— TASK TO COMPLETE —
For this exercise, copy exactly the lines below from the one with "bangunan rumah ibadah." through the one with "Recomandările noastre" and leave out the pictures.

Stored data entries
_ _ _ _ _ _ _

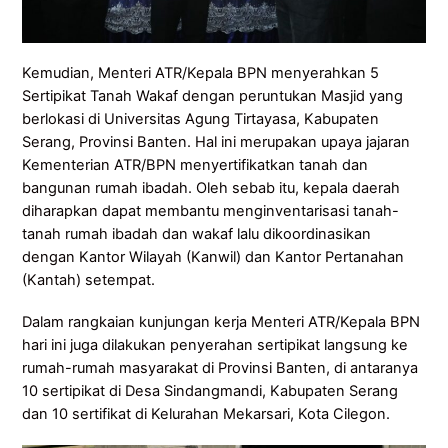
Kemudian, Menteri ATR/Kepala BPN menyerahkan 5
Sertipikat Tanah Wakaf dengan peruntukan Masjid yang
berlokasi di Universitas Agung Tirtayasa, Kabupaten
Serang, Provinsi Banten. Hal ini merupakan upaya jajaran
Kementerian ATR/BPN menyertifikatkan tanah dan
bangunan rumah ibadah. Oleh sebab itu, kepala daerah
diharapkan dapat membantu menginventarisasi tanah-
tanah rumah ibadah dan wakaf lalu dikoordinasikan
dengan Kantor Wilayah (Kanwil) dan Kantor Pertanahan
(Kantah) setempat.
Dalam rangkaian kunjungan kerja Menteri ATR/Kepala BPN
hari ini juga dilakukan penyerahan sertipikat langsung ke
rumah-rumah masyarakat di Provinsi Banten, di antaranya
10 sertipikat di Desa Sindangmandi, Kabupaten Serang
dan 10 sertifikat di Kelurahan Mekarsari, Kota Cilegon.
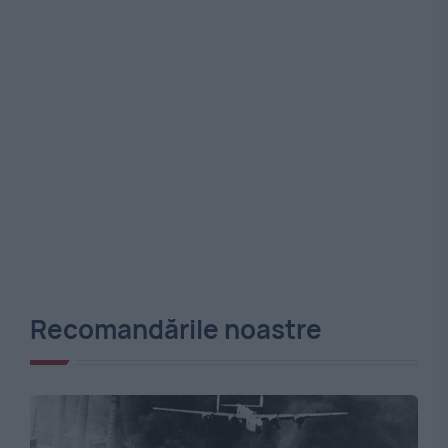
Recomandările noastre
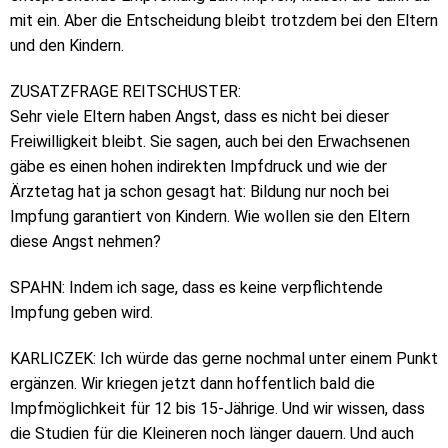
mit ein. Aber die Entscheidung bleibt trotzdem bei den Eltern
und den Kindern.
ZUSATZFRAGE REITSCHUSTER:
Sehr viele Eltern haben Angst, dass es nicht bei dieser
Freiwilligkeit bleibt. Sie sagen, auch bei den Erwachsenen
gäbe es einen hohen indirekten Impfdruck und wie der
Ärztetag hat ja schon gesagt hat: Bildung nur noch bei
Impfung garantiert von Kindern. Wie wollen sie den Eltern
diese Angst nehmen?
SPAHN: Indem ich sage, dass es keine verpflichtende
Impfung geben wird.
KARLICZEK: Ich würde das gerne nochmal unter einem Punkt
ergänzen. Wir kriegen jetzt dann hoffentlich bald die
Impfmöglichkeit für 12 bis 15-Jährige. Und wir wissen, dass
die Studien für die Kleineren noch länger dauern. Und auch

_ _ _ _ _ _ _

— SOLUTION —
bangunan rumah ibadah. Oleh sebab itu, kepala daerah
diharapkan dapat membantu menginventarisasi tanah-
tanah rumah ibadah dan wakaf lalu dikoordinasikan
dengan Kantor Wilayah (Kanwil) dan Kantor Pertanahan
(Kantah) setempat.
Dalam rangkaian kunjungan kerja Menteri ATR/Kepala BPN
hari ini juga dilakukan penyerahan sertipikat langsung ke
rumah-rumah masyarakat di Provinsi Banten, di antaranya
10 sertipikat di Desa Sindangmandi, Kabupaten Serang
dan 10 sertifikat di Kelurahan Mekarsari, Kota Cilegon.
Recomandările noastre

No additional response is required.